Iran Says US Mission in Gulf Not Needed
Iranian President Hassan Rouhani sought once again on Wednesday to ease tensions with regional countries, while criticizing the American plan to set up an international alliance to secure commercial routes in the Gulf.
He said Iran and other Gulf states could protect the region’s security and foreign forces were not needed, state TV reported, repeating a longstanding rejection of a US maritime security mission in the region.
Regional countries have long been neighbors throughout history and division among them will play in the hands of enemies, he added.
Washington is lobbying international partners to join the maritime security coalition at a time of heightened tensions with Iran.
Britain last week Monday it was joining the United States in the maritime security mission in the Gulf to protect vessels after Iran seized a British-flagged tanker.
Traffic in the Hormuz Strait, through which about a fifth of the world’s oil passes, has become the focus of a standoff between Iran and the United States after President Donald Trump quit a 2015 nuclear pact and reimposed sanctions on Tehran.
Iran says the responsibility of securing these waters lies with Tehran and other countries in the region.
German Chancellor Angela Merkel said Wednesday that the maritime mission will be discussed during informal talks by European Union defense and foreign ministers in Finland later this month.

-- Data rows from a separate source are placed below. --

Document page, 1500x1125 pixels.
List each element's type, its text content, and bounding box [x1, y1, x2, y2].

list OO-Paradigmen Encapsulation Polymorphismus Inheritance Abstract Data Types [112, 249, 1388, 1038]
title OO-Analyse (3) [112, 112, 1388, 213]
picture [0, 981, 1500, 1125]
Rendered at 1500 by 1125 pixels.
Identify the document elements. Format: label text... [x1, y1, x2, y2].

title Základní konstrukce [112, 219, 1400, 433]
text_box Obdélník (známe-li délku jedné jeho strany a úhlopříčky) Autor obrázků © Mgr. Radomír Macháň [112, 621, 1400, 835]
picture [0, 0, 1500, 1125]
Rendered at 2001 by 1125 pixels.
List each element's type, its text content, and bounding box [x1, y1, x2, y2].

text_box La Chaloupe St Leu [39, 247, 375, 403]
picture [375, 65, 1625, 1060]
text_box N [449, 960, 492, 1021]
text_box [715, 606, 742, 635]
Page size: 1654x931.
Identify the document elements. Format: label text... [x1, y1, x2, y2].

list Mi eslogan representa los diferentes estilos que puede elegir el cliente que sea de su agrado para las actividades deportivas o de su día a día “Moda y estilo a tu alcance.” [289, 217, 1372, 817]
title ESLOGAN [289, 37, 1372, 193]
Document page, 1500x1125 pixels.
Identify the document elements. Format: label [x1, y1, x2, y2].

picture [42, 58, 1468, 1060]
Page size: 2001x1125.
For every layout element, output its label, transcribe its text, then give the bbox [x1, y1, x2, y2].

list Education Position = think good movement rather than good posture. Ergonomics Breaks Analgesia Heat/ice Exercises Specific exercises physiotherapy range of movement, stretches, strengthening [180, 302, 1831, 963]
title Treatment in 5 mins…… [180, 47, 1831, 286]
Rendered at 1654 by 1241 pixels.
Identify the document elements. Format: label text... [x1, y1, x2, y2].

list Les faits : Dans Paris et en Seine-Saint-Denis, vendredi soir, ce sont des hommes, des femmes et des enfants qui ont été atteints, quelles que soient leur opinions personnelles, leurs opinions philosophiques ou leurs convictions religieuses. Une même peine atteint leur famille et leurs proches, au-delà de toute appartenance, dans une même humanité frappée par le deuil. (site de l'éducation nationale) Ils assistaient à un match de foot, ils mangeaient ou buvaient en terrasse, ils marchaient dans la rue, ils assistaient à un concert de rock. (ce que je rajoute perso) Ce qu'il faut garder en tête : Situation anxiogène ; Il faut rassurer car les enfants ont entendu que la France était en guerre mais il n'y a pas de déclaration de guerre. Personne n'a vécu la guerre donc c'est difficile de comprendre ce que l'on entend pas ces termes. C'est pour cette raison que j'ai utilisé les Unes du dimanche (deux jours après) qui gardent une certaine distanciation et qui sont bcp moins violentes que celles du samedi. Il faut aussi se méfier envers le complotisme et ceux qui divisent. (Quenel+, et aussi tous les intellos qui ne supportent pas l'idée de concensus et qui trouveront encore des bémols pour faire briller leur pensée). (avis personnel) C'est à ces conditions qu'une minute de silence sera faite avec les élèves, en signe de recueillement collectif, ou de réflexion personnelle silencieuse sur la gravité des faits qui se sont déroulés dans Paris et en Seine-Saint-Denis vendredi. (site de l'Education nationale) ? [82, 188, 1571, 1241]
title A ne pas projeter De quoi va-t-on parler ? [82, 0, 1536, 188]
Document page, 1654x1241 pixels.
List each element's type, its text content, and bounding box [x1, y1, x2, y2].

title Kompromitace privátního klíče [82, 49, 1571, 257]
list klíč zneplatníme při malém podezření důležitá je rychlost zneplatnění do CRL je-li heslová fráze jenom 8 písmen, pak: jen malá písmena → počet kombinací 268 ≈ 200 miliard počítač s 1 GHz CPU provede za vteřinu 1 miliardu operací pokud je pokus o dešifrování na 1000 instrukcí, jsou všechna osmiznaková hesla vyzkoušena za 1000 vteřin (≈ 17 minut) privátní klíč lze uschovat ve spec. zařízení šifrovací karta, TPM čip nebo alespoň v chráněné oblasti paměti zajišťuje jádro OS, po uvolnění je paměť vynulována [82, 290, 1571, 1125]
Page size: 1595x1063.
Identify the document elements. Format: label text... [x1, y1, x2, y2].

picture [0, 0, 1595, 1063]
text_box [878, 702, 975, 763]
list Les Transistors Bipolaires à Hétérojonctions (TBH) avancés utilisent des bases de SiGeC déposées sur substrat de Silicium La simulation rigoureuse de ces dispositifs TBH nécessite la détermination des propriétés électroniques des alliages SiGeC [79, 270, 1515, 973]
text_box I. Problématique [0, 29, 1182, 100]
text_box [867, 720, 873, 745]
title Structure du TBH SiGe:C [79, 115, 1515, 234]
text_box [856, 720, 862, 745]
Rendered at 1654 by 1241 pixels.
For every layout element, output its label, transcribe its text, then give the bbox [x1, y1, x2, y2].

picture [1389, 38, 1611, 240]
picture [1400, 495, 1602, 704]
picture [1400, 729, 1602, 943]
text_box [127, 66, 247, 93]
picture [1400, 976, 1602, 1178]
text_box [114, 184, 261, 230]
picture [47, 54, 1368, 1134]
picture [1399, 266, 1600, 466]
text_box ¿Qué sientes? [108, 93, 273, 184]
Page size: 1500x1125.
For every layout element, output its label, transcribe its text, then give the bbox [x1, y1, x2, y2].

“I think the question of a European mission will be discussed there again because this discussion has not yet taken place everywhere and so I believe that the Finnish presidency will play a coordinating role on that,” Merkel told a news conference after meeting visiting Lithuanian President Gitanas Nauseda.
German Foreign Minister Heiko Maas has said that Germany will not join the US-led naval mission in the Strait of Hormuz and that it favors a European mission but he has also warned it was rather difficult to make progress on that.
US Secretary of State Mike Pompeo revealed earlier this week that Washington had approached 60 countries to join the mission. Secretary of Defense Mark Esper had traveled to South Korea, Japan and Australia this month to also discuss the US proposal.